How To: Desktop as Server, Laptop as "Thin Client"?
Solution 1:
VNC is a bit of a brute force approach to doing remote desktop - the generic implementation simply sends you the image on the screen at the moment, and your system just displays that. Its why its so darned portable but sucks for most part.
I've personally have had great luck with chrome remote as a remote desktop client - its dead simple, and has crazy good performance over WAN. Turn off aero, and other than sound, its nearly native, with almost no connection configuration. You would however find that if the client has a lower res than the host, the image quality/scaling isn't aways very good, and this is made worse if you end up needing to letter box.

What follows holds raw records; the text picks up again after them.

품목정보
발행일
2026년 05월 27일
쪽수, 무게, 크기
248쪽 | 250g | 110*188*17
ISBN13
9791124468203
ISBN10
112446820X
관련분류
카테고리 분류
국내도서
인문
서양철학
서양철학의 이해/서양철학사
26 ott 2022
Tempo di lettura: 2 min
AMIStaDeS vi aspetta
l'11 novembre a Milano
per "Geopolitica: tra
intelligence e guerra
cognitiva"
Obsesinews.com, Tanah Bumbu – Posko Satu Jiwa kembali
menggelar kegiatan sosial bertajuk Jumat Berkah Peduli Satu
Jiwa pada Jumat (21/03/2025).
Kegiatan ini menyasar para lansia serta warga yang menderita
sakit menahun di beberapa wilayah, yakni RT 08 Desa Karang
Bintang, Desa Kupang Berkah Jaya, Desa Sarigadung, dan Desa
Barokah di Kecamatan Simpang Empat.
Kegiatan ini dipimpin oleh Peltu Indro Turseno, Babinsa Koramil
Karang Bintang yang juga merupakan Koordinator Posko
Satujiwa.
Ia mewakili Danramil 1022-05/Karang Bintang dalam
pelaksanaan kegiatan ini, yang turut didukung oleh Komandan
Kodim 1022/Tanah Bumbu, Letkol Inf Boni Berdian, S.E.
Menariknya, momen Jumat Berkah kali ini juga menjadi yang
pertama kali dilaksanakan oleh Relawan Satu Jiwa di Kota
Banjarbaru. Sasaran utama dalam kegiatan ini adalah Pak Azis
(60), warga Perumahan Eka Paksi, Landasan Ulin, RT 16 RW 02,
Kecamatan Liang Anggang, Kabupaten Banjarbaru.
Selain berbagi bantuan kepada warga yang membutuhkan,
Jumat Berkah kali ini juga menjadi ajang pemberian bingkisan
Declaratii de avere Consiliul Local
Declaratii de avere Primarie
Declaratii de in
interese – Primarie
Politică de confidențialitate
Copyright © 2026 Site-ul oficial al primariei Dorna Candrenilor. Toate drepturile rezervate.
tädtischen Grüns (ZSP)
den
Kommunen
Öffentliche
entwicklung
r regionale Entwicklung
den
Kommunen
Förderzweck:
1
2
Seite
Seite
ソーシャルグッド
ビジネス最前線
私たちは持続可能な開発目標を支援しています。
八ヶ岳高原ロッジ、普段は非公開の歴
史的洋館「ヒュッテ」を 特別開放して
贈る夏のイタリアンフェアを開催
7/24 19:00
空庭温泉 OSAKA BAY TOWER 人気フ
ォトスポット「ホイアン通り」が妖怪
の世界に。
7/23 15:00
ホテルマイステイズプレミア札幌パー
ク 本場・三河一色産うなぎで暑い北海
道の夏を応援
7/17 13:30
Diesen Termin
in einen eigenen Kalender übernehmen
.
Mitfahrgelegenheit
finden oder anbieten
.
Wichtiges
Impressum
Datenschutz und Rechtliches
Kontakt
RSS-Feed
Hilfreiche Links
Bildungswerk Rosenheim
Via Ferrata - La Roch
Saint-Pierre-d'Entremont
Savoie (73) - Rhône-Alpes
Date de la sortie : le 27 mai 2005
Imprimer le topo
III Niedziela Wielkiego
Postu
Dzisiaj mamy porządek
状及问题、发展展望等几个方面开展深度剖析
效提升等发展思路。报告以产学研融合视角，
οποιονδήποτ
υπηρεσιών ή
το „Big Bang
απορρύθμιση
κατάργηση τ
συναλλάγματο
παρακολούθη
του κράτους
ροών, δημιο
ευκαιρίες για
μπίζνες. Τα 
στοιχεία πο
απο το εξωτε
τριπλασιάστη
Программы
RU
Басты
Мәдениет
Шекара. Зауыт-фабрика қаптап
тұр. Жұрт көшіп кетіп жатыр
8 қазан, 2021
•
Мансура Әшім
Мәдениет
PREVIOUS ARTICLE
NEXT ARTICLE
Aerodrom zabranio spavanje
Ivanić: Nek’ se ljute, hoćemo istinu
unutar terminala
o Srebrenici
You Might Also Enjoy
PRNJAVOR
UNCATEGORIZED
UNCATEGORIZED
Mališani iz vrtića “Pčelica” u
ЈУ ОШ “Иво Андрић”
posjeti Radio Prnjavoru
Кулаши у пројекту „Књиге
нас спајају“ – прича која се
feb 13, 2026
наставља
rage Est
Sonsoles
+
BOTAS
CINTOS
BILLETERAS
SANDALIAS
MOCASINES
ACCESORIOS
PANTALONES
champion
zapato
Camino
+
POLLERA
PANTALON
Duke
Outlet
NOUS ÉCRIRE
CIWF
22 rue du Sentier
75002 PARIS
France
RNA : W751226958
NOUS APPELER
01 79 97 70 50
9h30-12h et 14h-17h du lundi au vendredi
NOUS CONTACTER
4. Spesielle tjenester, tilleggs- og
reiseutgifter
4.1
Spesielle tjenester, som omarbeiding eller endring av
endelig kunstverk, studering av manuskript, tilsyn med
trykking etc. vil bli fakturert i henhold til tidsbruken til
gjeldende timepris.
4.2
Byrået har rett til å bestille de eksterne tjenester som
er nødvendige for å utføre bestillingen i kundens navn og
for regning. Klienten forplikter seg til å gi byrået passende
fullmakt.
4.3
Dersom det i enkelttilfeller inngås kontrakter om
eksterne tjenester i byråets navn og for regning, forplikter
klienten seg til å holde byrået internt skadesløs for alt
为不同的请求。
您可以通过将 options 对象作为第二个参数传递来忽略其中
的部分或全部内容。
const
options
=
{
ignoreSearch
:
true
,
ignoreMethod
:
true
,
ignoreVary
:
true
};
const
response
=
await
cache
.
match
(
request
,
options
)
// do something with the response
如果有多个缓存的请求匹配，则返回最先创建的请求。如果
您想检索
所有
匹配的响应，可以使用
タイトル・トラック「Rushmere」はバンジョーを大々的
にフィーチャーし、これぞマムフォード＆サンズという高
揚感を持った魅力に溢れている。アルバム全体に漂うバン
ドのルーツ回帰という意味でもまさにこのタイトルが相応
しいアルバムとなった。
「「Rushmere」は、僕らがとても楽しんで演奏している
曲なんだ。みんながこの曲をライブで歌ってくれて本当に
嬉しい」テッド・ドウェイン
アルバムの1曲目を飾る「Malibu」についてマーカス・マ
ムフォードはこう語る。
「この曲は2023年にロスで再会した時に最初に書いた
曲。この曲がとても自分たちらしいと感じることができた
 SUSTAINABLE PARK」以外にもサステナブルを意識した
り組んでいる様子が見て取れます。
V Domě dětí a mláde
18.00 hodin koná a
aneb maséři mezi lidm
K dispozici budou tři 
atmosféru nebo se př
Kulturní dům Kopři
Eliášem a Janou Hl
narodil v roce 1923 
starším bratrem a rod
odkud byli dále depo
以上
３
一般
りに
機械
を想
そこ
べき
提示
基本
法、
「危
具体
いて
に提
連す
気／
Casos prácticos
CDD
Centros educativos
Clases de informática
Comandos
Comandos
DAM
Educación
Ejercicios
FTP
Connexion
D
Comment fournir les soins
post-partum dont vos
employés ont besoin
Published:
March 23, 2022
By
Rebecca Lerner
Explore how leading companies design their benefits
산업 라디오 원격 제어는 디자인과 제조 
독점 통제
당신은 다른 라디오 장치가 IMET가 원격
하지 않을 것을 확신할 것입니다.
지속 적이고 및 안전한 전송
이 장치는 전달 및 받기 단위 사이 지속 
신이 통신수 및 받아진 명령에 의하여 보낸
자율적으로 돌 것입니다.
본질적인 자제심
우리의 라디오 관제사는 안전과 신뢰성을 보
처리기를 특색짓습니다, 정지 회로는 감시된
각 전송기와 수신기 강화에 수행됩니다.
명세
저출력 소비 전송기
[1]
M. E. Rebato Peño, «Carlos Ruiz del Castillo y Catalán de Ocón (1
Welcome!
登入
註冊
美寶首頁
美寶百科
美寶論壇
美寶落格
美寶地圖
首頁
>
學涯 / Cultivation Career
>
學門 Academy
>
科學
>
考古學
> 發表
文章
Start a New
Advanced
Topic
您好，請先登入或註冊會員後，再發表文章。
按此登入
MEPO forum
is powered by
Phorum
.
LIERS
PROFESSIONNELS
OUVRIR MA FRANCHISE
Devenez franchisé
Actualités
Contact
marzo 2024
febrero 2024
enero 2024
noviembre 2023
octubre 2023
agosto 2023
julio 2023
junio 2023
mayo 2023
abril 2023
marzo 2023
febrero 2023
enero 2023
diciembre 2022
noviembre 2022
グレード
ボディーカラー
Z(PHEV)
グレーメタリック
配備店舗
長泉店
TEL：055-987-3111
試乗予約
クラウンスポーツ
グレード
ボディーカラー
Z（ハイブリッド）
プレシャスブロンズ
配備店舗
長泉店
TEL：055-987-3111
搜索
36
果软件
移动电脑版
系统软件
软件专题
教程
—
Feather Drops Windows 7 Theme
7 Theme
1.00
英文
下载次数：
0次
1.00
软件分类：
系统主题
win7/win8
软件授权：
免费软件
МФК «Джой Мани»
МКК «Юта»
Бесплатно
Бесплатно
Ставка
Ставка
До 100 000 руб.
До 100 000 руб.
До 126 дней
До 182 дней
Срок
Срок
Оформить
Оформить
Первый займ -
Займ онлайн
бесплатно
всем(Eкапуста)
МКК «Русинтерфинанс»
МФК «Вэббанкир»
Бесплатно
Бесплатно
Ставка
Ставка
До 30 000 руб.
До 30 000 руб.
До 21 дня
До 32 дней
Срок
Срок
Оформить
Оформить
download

If the server is a linux box, i've had good luck with freenx/nx versions, though development on freenx seems to have stagnated. Its probably the fastest remote desktop I've used so far, up until chrome remote. You can use the official client from nomachine with any of the common in distro varients that are available
With RDP, you may need to get a suitable client (there's newer clients for say windows XP that supports the new shiny vista and 7 RDP stuff), and with newer versions of windows, rather counter intuitively leaving graphical speedup related stuff on is good. Its also faster than RDP since it sends instructions on rendering, rather than bitmaps of the screen.
And of course, there's always the option not to export the gui, and do everything over ssh or mosh - which would mean almost no overhead, and looking really cool ;p.